Caroline Clive (1801–1873)

  • “Do you remember as we went up the steep path to the inn, seeing an Englishwoman sitting just in the angle of one of the turns? The gardener’s wife who was sewing on the seat at the top, said the lady was lame, and she did not know how she had managed to get down there; but she had been sitting quite still on the same spot for an hour and a half, while her friends were in a boat on the bay.” “I recollect; the woman said she had three or four times peeped over the rock, but the lady always seemed contentissima, come se stesse in Paradiso.” “That’s the exact expression that struck me; it came into verse the other day. Read it, Janet.”

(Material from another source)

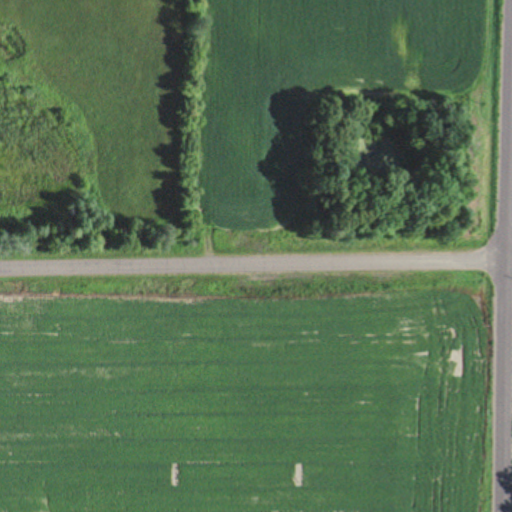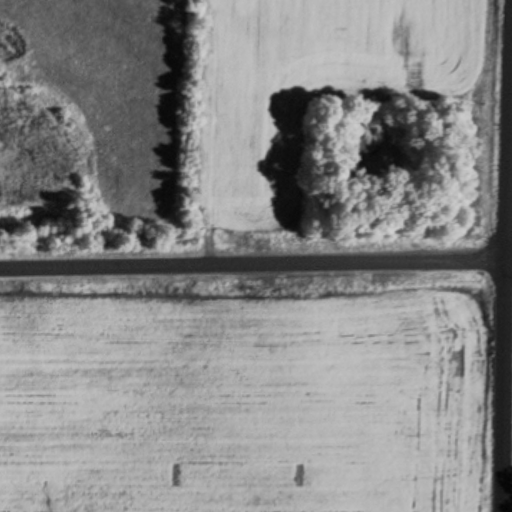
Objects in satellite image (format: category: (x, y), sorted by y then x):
road: (256, 283)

  • GAËTA’S orange groves were there,

    Half circling round the sun-kiss’d sea;

    And all were gone, and left the fair

    Rich garden-solitude to me.

    My feeble foot refused to tread

    The rugged pathway to the bay;

    Down the steep rock I saw them thread,

    And gain the boat and glide away.

    And then the thirst grew strong in me,

    To taste yet farther scenes so bright,—

    To do like those who wander’d free,

    And share their exquisite delight.

    With careful trouble then, and pain,

    I pass’d a little down the hill;

    Each step obtain’d was hard-earn’d gain,

    Each step before, seem’d distant still.

    But when I reach’d at last the trees

    Which see that lovely scene complete;

    I sat there all at peace and ease,

    A monarch of the mossy seat.

    Above me hung the golden glow

    Of fruit which is at one with flowers;

    Below me gleam’d the ocean flow,

    Like sapphires in the mid-day hours.

    A passing-by there was of wings;

    The silent, flower-like butterflies;

    The sudden beetle as it springs,

    Full of the life of southern skies.

    A sound there was of words afloat,

    Of sailors, and of children blent,

    At work and play beside a boat;

    Sounds which the distance mix’d and spent.

    A brooding silence too was there,

    Of mid-day, and a wide-stretch’d bound;

    And I sat still, with open ear,

    That drank the silence and the sound.

    It was an hour, of bliss to die;

    But not to sleep; for ever came

    The warm, thin air, and passing by

    Fann’d Sense, and Soul, and Heart to flame.

    The sight I saw that noontide, grew

    A portion of my mem’ry’s pride;

    And oh, how often I renew

    The beauty of the steep hill-side.

    It comes, when by the northern fire,

    I sit and shiver in its heat;

    While with vain longing I aspire,

    To rest upon my rocky seat.

    A longing, such, thou gracious land,

    As thou must ever leave on those

    Who bask on thy enchanted strand,

    And see thy heavenly shapes and hues.

    And if, methinks, to roam and climb,

    At my free will, to me were giv’n,

    O’er such a land, in such a clime,

    It would be, what will be, in heaven.